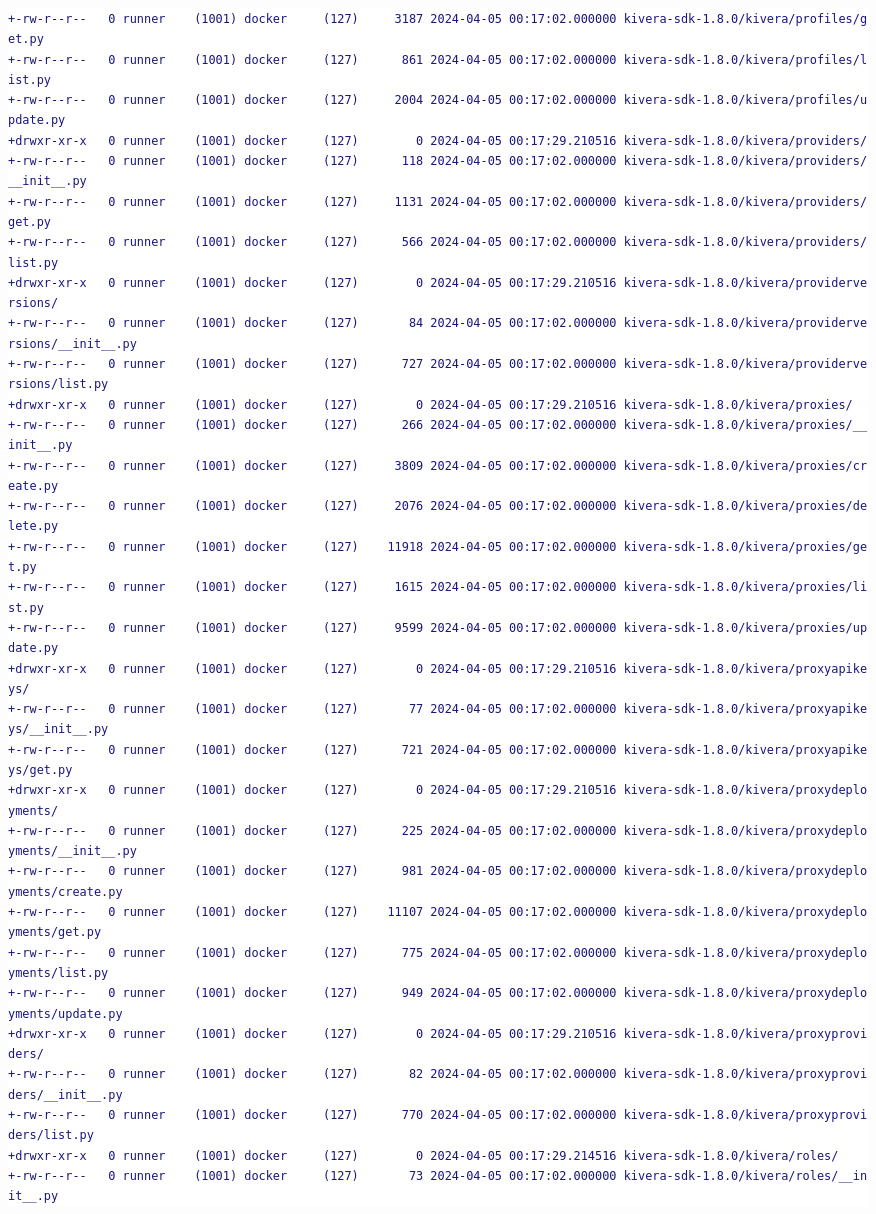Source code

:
 ```diff
+-rw-r--r--   0 runner    (1001) docker     (127)     3187 2024-04-05 00:17:02.000000 kivera-sdk-1.8.0/kivera/profiles/get.py
+-rw-r--r--   0 runner    (1001) docker     (127)      861 2024-04-05 00:17:02.000000 kivera-sdk-1.8.0/kivera/profiles/list.py
+-rw-r--r--   0 runner    (1001) docker     (127)     2004 2024-04-05 00:17:02.000000 kivera-sdk-1.8.0/kivera/profiles/update.py
+drwxr-xr-x   0 runner    (1001) docker     (127)        0 2024-04-05 00:17:29.210516 kivera-sdk-1.8.0/kivera/providers/
+-rw-r--r--   0 runner    (1001) docker     (127)      118 2024-04-05 00:17:02.000000 kivera-sdk-1.8.0/kivera/providers/__init__.py
+-rw-r--r--   0 runner    (1001) docker     (127)     1131 2024-04-05 00:17:02.000000 kivera-sdk-1.8.0/kivera/providers/get.py
+-rw-r--r--   0 runner    (1001) docker     (127)      566 2024-04-05 00:17:02.000000 kivera-sdk-1.8.0/kivera/providers/list.py
+drwxr-xr-x   0 runner    (1001) docker     (127)        0 2024-04-05 00:17:29.210516 kivera-sdk-1.8.0/kivera/providerversions/
+-rw-r--r--   0 runner    (1001) docker     (127)       84 2024-04-05 00:17:02.000000 kivera-sdk-1.8.0/kivera/providerversions/__init__.py
+-rw-r--r--   0 runner    (1001) docker     (127)      727 2024-04-05 00:17:02.000000 kivera-sdk-1.8.0/kivera/providerversions/list.py
+drwxr-xr-x   0 runner    (1001) docker     (127)        0 2024-04-05 00:17:29.210516 kivera-sdk-1.8.0/kivera/proxies/
+-rw-r--r--   0 runner    (1001) docker     (127)      266 2024-04-05 00:17:02.000000 kivera-sdk-1.8.0/kivera/proxies/__init__.py
+-rw-r--r--   0 runner    (1001) docker     (127)     3809 2024-04-05 00:17:02.000000 kivera-sdk-1.8.0/kivera/proxies/create.py
+-rw-r--r--   0 runner    (1001) docker     (127)     2076 2024-04-05 00:17:02.000000 kivera-sdk-1.8.0/kivera/proxies/delete.py
+-rw-r--r--   0 runner    (1001) docker     (127)    11918 2024-04-05 00:17:02.000000 kivera-sdk-1.8.0/kivera/proxies/get.py
+-rw-r--r--   0 runner    (1001) docker     (127)     1615 2024-04-05 00:17:02.000000 kivera-sdk-1.8.0/kivera/proxies/list.py
+-rw-r--r--   0 runner    (1001) docker     (127)     9599 2024-04-05 00:17:02.000000 kivera-sdk-1.8.0/kivera/proxies/update.py
+drwxr-xr-x   0 runner    (1001) docker     (127)        0 2024-04-05 00:17:29.210516 kivera-sdk-1.8.0/kivera/proxyapikeys/
+-rw-r--r--   0 runner    (1001) docker     (127)       77 2024-04-05 00:17:02.000000 kivera-sdk-1.8.0/kivera/proxyapikeys/__init__.py
+-rw-r--r--   0 runner    (1001) docker     (127)      721 2024-04-05 00:17:02.000000 kivera-sdk-1.8.0/kivera/proxyapikeys/get.py
+drwxr-xr-x   0 runner    (1001) docker     (127)        0 2024-04-05 00:17:29.210516 kivera-sdk-1.8.0/kivera/proxydeployments/
+-rw-r--r--   0 runner    (1001) docker     (127)      225 2024-04-05 00:17:02.000000 kivera-sdk-1.8.0/kivera/proxydeployments/__init__.py
+-rw-r--r--   0 runner    (1001) docker     (127)      981 2024-04-05 00:17:02.000000 kivera-sdk-1.8.0/kivera/proxydeployments/create.py
+-rw-r--r--   0 runner    (1001) docker     (127)    11107 2024-04-05 00:17:02.000000 kivera-sdk-1.8.0/kivera/proxydeployments/get.py
+-rw-r--r--   0 runner    (1001) docker     (127)      775 2024-04-05 00:17:02.000000 kivera-sdk-1.8.0/kivera/proxydeployments/list.py
+-rw-r--r--   0 runner    (1001) docker     (127)      949 2024-04-05 00:17:02.000000 kivera-sdk-1.8.0/kivera/proxydeployments/update.py
+drwxr-xr-x   0 runner    (1001) docker     (127)        0 2024-04-05 00:17:29.210516 kivera-sdk-1.8.0/kivera/proxyproviders/
+-rw-r--r--   0 runner    (1001) docker     (127)       82 2024-04-05 00:17:02.000000 kivera-sdk-1.8.0/kivera/proxyproviders/__init__.py
+-rw-r--r--   0 runner    (1001) docker     (127)      770 2024-04-05 00:17:02.000000 kivera-sdk-1.8.0/kivera/proxyproviders/list.py
+drwxr-xr-x   0 runner    (1001) docker     (127)        0 2024-04-05 00:17:29.214516 kivera-sdk-1.8.0/kivera/roles/
+-rw-r--r--   0 runner    (1001) docker     (127)       73 2024-04-05 00:17:02.000000 kivera-sdk-1.8.0/kivera/roles/__init__.py
```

- **Task details**
Although the records include pictures, output only their text, exactly and completely.

- **Response to this exercise**
Source code

:
 ```diff
+-rw-r--r--   0 runner    (1001) docker     (127)     3187 2024-04-05 00:17:02.000000 kivera-sdk-1.8.0/kivera/profiles/get.py
+-rw-r--r--   0 runner    (1001) docker     (127)      861 2024-04-05 00:17:02.000000 kivera-sdk-1.8.0/kivera/profiles/list.py
+-rw-r--r--   0 runner    (1001) docker     (127)     2004 2024-04-05 00:17:02.000000 kivera-sdk-1.8.0/kivera/profiles/update.py
+drwxr-xr-x   0 runner    (1001) docker     (127)        0 2024-04-05 00:17:29.210516 kivera-sdk-1.8.0/kivera/providers/
+-rw-r--r--   0 runner    (1001) docker     (127)      118 2024-04-05 00:17:02.000000 kivera-sdk-1.8.0/kivera/providers/__init__.py
+-rw-r--r--   0 runner    (1001) docker     (127)     1131 2024-04-05 00:17:02.000000 kivera-sdk-1.8.0/kivera/providers/get.py
+-rw-r--r--   0 runner    (1001) docker     (127)      566 2024-04-05 00:17:02.000000 kivera-sdk-1.8.0/kivera/providers/list.py
+drwxr-xr-x   0 runner    (1001) docker     (127)        0 2024-04-05 00:17:29.210516 kivera-sdk-1.8.0/kivera/providerversions/
+-rw-r--r--   0 runner    (1001) docker     (127)       84 2024-04-05 00:17:02.000000 kivera-sdk-1.8.0/kivera/providerversions/__init__.py
+-rw-r--r--   0 runner    (1001) docker     (127)      727 2024-04-05 00:17:02.000000 kivera-sdk-1.8.0/kivera/providerversions/list.py
+drwxr-xr-x   0 runner    (1001) docker     (127)        0 2024-04-05 00:17:29.210516 kivera-sdk-1.8.0/kivera/proxies/
+-rw-r--r--   0 runner    (1001) docker     (127)      266 2024-04-05 00:17:02.000000 kivera-sdk-1.8.0/kivera/proxies/__init__.py
+-rw-r--r--   0 runner    (1001) docker     (127)     3809 2024-04-05 00:17:02.000000 kivera-sdk-1.8.0/kivera/proxies/create.py
+-rw-r--r--   0 runner    (1001) docker     (127)     2076 2024-04-05 00:17:02.000000 kivera-sdk-1.8.0/kivera/proxies/delete.py
+-rw-r--r--   0 runner    (1001) docker     (127)    11918 2024-04-05 00:17:02.000000 kivera-sdk-1.8.0/kivera/proxies/get.py
+-rw-r--r--   0 runner    (1001) docker     (127)     1615 2024-04-05 00:17:02.000000 kivera-sdk-1.8.0/kivera/proxies/list.py
+-rw-r--r--   0 runner    (1001) docker     (127)     9599 2024-04-05 00:17:02.000000 kivera-sdk-1.8.0/kivera/proxies/update.py
+drwxr-xr-x   0 runner    (1001) docker     (127)        0 2024-04-05 00:17:29.210516 kivera-sdk-1.8.0/kivera/proxyapikeys/
+-rw-r--r--   0 runner    (1001) docker     (127)       77 2024-04-05 00:17:02.000000 kivera-sdk-1.8.0/kivera/proxyapikeys/__init__.py
+-rw-r--r--   0 runner    (1001) docker     (127)      721 2024-04-05 00:17:02.000000 kivera-sdk-1.8.0/kivera/proxyapikeys/get.py
+drwxr-xr-x   0 runner    (1001) docker     (127)        0 2024-04-05 00:17:29.210516 kivera-sdk-1.8.0/kivera/proxydeployments/
+-rw-r--r--   0 runner    (1001) docker     (127)      225 2024-04-05 00:17:02.000000 kivera-sdk-1.8.0/kivera/proxydeployments/__init__.py
+-rw-r--r--   0 runner    (1001) docker     (127)      981 2024-04-05 00:17:02.000000 kivera-sdk-1.8.0/kivera/proxydeployments/create.py
+-rw-r--r--   0 runner    (1001) docker     (127)    11107 2024-04-05 00:17:02.000000 kivera-sdk-1.8.0/kivera/proxydeployments/get.py
+-rw-r--r--   0 runner    (1001) docker     (127)      775 2024-04-05 00:17:02.000000 kivera-sdk-1.8.0/kivera/proxydeployments/list.py
+-rw-r--r--   0 runner    (1001) docker     (127)      949 2024-04-05 00:17:02.000000 kivera-sdk-1.8.0/kivera/proxydeployments/update.py
+drwxr-xr-x   0 runner    (1001) docker     (127)        0 2024-04-05 00:17:29.210516 kivera-sdk-1.8.0/kivera/proxyproviders/
+-rw-r--r--   0 runner    (1001) docker     (127)       82 2024-04-05 00:17:02.000000 kivera-sdk-1.8.0/kivera/proxyproviders/__init__.py
+-rw-r--r--   0 runner    (1001) docker     (127)      770 2024-04-05 00:17:02.000000 kivera-sdk-1.8.0/kivera/proxyproviders/list.py
+drwxr-xr-x   0 runner    (1001) docker     (127)        0 2024-04-05 00:17:29.214516 kivera-sdk-1.8.0/kivera/roles/
+-rw-r--r--   0 runner    (1001) docker     (127)       73 2024-04-05 00:17:02.000000 kivera-sdk-1.8.0/kivera/roles/__init__.py
```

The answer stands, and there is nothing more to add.